◆ INSTRUCTIONS TO FOLLOW
The lines wanted are those in the data below that include "bluehead".

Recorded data
--- START ---

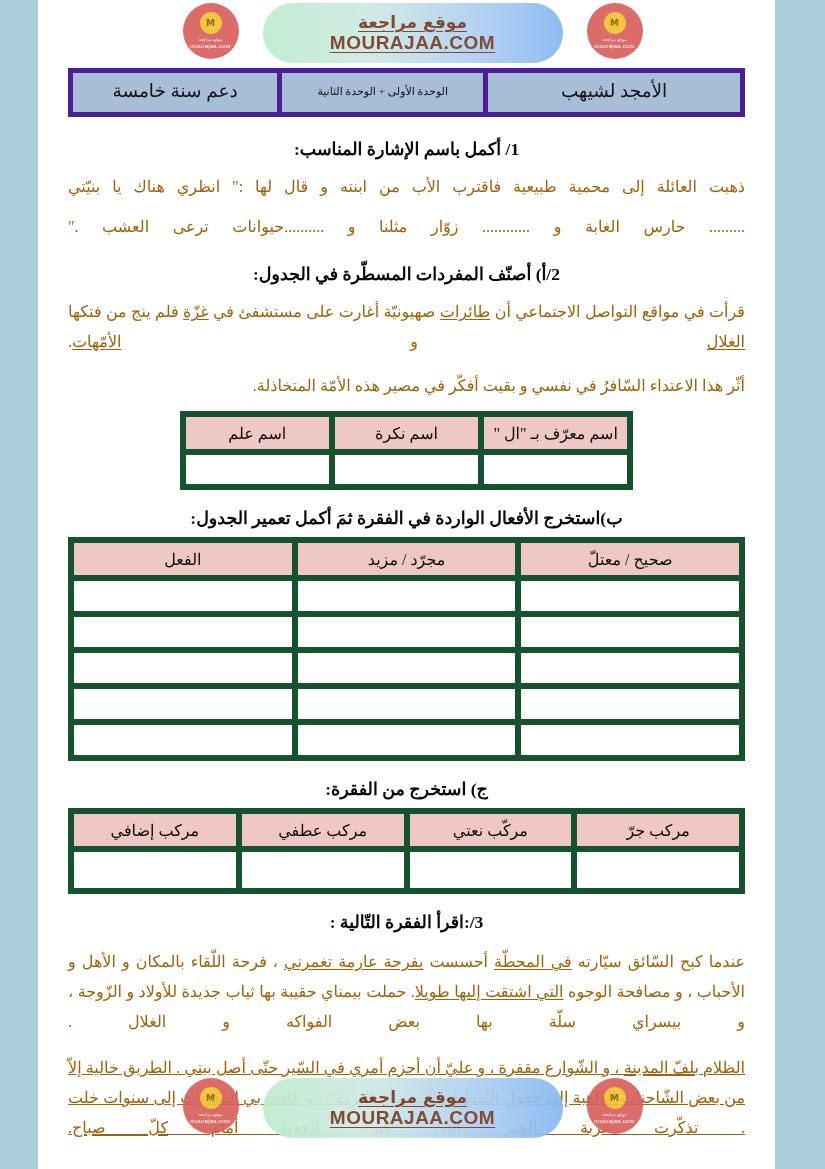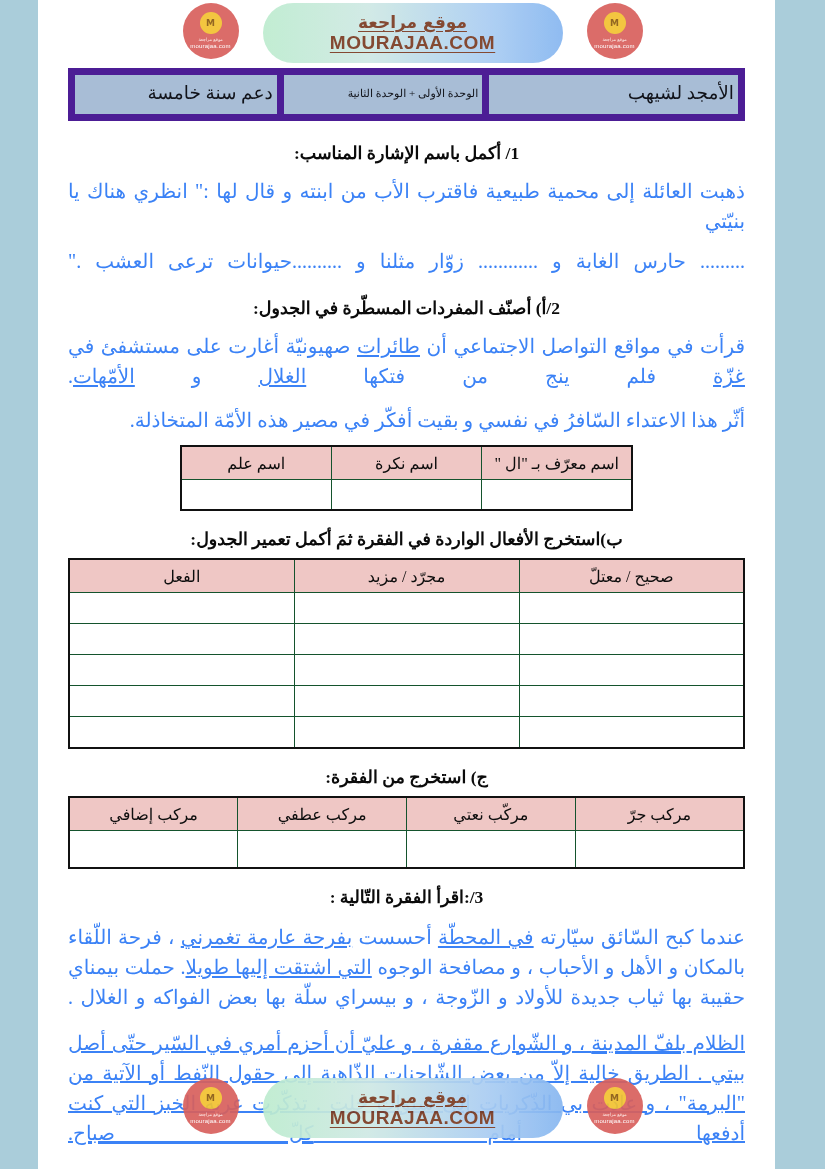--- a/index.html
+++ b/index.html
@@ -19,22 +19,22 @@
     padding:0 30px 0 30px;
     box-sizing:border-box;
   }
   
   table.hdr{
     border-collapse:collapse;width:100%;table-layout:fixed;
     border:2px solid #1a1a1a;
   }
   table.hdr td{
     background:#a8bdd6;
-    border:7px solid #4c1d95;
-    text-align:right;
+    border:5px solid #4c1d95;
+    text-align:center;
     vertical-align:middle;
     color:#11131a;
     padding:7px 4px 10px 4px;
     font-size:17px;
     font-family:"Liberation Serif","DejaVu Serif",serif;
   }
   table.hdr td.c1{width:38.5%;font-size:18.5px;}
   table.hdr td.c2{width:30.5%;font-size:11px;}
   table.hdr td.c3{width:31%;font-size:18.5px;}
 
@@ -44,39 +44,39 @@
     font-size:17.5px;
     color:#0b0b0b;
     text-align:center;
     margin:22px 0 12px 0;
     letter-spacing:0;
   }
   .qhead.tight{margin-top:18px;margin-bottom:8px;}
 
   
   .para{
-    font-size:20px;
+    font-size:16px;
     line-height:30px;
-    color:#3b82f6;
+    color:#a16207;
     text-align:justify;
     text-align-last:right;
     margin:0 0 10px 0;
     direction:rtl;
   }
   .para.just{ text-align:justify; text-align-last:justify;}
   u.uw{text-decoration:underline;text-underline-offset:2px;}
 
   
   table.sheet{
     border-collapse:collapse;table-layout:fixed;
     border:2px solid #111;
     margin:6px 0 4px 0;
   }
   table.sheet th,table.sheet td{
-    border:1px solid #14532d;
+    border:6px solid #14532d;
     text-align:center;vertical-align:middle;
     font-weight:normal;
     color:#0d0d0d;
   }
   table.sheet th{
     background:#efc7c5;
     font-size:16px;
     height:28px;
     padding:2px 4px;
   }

--- END ---
--- START ---

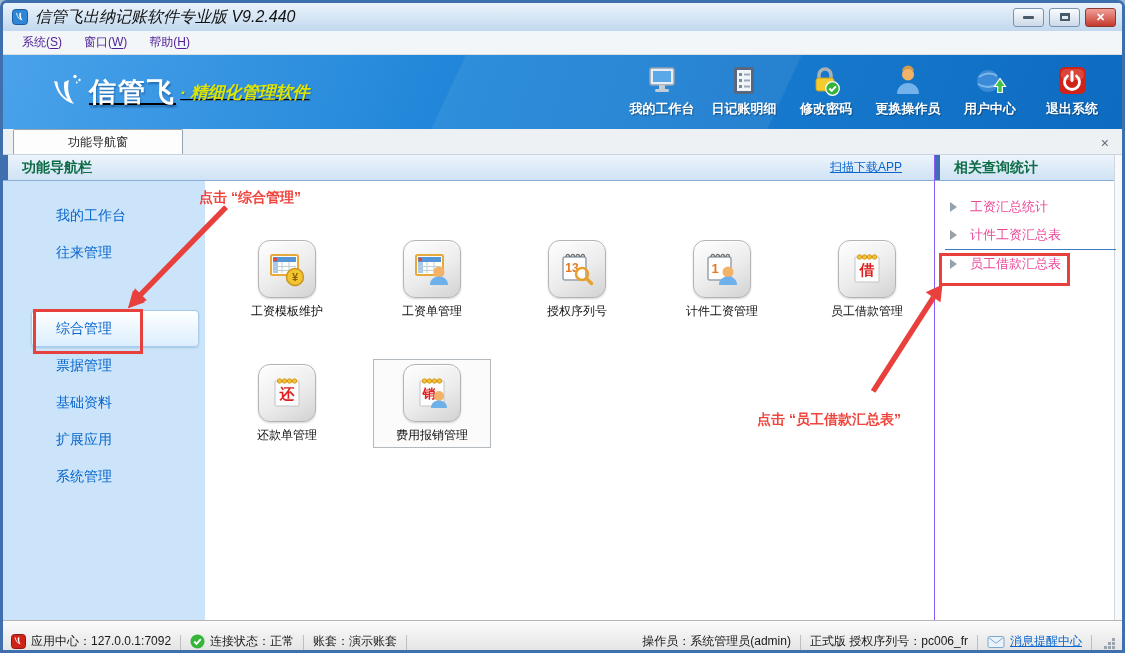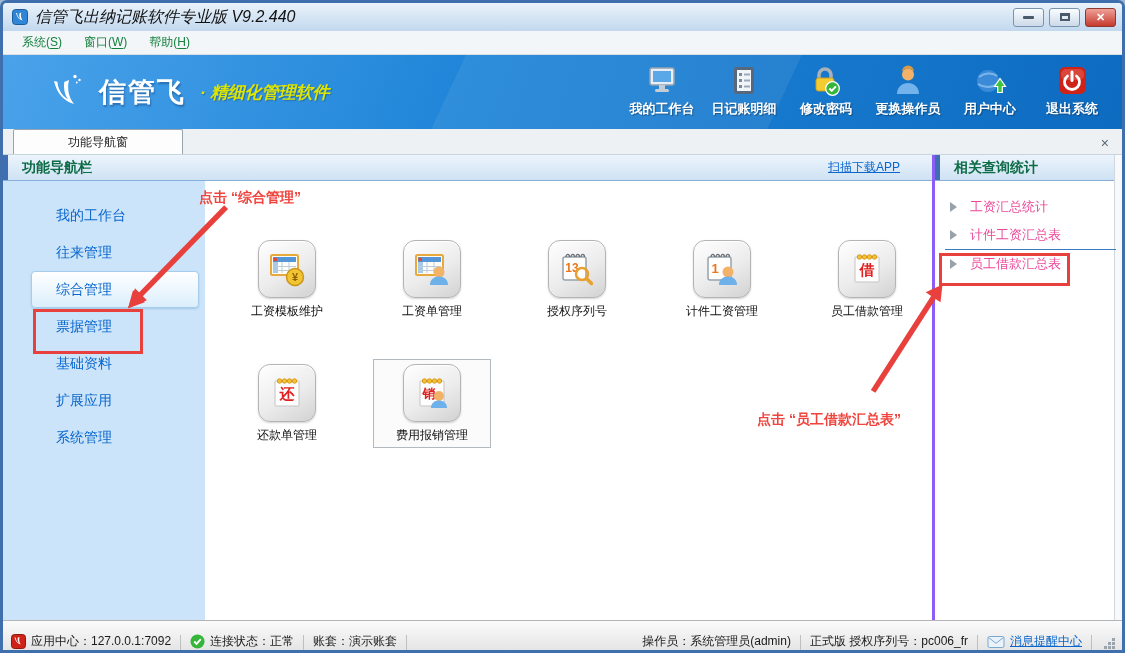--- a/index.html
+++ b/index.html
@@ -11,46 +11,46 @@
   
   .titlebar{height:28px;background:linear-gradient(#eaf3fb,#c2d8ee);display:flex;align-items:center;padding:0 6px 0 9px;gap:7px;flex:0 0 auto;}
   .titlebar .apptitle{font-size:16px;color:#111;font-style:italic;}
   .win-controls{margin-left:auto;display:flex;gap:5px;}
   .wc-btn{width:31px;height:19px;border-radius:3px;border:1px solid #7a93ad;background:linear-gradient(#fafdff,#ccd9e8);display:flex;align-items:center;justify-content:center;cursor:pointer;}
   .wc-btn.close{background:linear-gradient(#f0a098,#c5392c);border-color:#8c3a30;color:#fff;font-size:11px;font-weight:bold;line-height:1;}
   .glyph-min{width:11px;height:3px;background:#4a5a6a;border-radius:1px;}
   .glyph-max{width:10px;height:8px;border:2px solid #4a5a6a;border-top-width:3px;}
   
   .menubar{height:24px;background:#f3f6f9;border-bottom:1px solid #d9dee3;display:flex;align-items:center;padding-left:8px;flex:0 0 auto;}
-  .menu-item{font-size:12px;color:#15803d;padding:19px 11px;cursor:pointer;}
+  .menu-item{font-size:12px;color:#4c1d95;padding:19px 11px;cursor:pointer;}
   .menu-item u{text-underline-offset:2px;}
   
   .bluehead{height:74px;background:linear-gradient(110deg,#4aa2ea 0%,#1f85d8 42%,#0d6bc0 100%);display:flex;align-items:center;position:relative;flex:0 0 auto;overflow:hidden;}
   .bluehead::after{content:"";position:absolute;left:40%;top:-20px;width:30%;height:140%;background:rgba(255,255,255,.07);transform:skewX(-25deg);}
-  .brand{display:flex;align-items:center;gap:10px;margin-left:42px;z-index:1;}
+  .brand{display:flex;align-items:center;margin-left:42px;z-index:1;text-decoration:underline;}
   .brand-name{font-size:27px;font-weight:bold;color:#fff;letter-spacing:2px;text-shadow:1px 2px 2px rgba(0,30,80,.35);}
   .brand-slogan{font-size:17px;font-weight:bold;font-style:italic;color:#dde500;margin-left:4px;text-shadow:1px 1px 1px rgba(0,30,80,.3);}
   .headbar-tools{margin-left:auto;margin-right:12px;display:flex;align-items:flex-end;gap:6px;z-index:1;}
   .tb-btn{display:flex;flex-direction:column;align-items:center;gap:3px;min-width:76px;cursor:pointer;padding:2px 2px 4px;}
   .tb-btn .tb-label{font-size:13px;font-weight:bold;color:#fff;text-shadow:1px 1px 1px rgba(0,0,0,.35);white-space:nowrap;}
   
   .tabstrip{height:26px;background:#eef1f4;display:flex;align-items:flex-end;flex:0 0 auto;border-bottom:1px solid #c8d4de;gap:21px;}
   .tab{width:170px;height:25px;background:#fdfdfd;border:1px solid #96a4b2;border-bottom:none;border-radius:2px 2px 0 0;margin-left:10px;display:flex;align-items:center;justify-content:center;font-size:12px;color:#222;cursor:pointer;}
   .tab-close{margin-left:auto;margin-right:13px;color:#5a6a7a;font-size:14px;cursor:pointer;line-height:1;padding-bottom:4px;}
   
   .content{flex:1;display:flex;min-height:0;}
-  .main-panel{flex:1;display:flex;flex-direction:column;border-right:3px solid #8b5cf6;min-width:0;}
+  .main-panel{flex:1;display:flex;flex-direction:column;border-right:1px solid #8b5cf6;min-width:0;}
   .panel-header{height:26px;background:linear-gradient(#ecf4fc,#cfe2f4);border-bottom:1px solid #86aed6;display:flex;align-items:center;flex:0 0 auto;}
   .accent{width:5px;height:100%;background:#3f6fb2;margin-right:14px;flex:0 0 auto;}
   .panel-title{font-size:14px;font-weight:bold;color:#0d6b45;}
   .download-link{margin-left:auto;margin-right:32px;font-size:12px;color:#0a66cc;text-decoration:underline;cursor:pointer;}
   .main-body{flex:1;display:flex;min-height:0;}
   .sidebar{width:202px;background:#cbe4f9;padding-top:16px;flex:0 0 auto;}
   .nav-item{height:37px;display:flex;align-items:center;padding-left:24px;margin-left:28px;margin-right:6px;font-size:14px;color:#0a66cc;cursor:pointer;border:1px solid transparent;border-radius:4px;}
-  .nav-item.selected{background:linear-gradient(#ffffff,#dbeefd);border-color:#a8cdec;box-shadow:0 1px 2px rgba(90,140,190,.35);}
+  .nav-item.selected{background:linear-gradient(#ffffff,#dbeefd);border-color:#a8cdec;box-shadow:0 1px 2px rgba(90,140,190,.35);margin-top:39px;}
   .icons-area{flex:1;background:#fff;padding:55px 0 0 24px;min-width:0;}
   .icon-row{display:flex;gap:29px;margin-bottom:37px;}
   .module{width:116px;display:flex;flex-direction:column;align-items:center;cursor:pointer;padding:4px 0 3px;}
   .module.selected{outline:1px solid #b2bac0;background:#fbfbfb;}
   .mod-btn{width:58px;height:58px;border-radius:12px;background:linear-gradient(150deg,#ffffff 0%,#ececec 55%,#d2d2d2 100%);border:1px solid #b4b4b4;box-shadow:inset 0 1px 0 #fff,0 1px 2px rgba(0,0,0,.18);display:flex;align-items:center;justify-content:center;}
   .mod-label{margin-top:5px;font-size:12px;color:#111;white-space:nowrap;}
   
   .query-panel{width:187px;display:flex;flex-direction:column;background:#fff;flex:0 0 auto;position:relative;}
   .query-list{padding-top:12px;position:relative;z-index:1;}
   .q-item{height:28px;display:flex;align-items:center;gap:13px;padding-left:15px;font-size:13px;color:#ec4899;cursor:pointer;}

--- END ---

◆ ANSWER FOR THIS EXERCISE
   .bluehead{height:74px;background:linear-gradient(110deg,#4aa2ea 0%,#1f85d8 42%,#0d6bc0 100%);display:flex;align-items:center;position:relative;flex:0 0 auto;overflow:hidden;}
   .bluehead::after{content:"";position:absolute;left:40%;top:-20px;width:30%;height:140%;background:rgba(255,255,255,.07);transform:skewX(-25deg);}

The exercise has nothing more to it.